Die deutsche Bourgeoisie sitzt heute „sprichwörtlich zwischen großen Stühlen“ (Siemens-Chef Joe Kaeser). Angesichts der von den USA forcierten dramatischen Zuspitzung wird sie sich bei realistischer Einschätzung der Kräfteverhältnisse und in der Hoffnung, so wenigstens einen Teil der Beute zu retten, wohl oder übel, früher oder später, für einen der beiden um die Weltherrschaft kämpfenden Pole entscheiden (müssen). Nach den gegenwärtigen Interessen des überwiegenden Teils des deutschen Großkapitals liefe das wohl, – allerdings unter erheblichem Widerstand von Konzernen mit gegenläufigen Interessen -, auf den Verbleib in der Nato als Unterführer des Hauptkriegsbrandstifters USA hinaus. Aber auch ein Frontwechsel ist denkbar, Gerhard Schröder und Teile der AFD stünden dafür politisch schon bereit. Die deutsche Bourgeoisie ist allerdings – schaut man in die Geschichte – nicht gerade für eine realistische Einschätzung der Kräfteverhältnisse bekannt.
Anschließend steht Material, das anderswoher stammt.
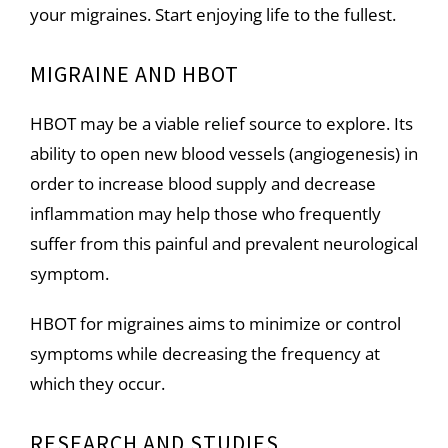
your migraines. Start enjoying life to the fullest.
MIGRAINE AND HBOT
HBOT may be a viable relief source to explore. Its
ability to open new blood vessels (angiogenesis) in
order to increase blood supply and decrease
inflammation may help those who frequently
suffer from this painful and prevalent neurological
symptom.
HBOT for
migraines
aims to minimize or control
symptoms while decreasing the frequency at
which they occur.
RESEARCH AND STUDIES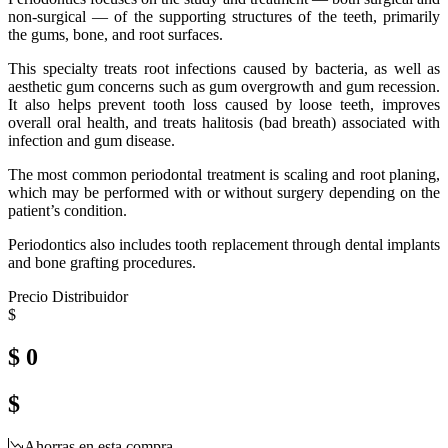
non-surgical — of the supporting structures of the teeth, primarily
the gums, bone, and root surfaces.
This specialty treats root infections caused by bacteria, as well as
aesthetic gum concerns such as gum overgrowth and gum recession.
It also helps prevent tooth loss caused by loose teeth, improves
overall oral health, and treats halitosis (bad breath) associated with
infection and gum disease.
The most common periodontal treatment is scaling and root planing,
which may be performed with or without surgery depending on the
patient’s condition.
Periodontics also includes tooth replacement through dental implants
and bone grafting procedures.
Precio Distribuidor
$
$ 0
$
Ahorras en esta compra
Deshalb kann auch ein isolierter abenteuerlicher Sonderweg des deutschen Imperialismus nicht völlig ausgeschlossen werden.

So oder so, – die weltweite Jagd nach Profit und die Großmachtträume des deutschen Kapitals führen unser Land in ein wirtschaftliches Desaster und machen es zum Mittäter und Opfer eines drohenden Weltbrandes.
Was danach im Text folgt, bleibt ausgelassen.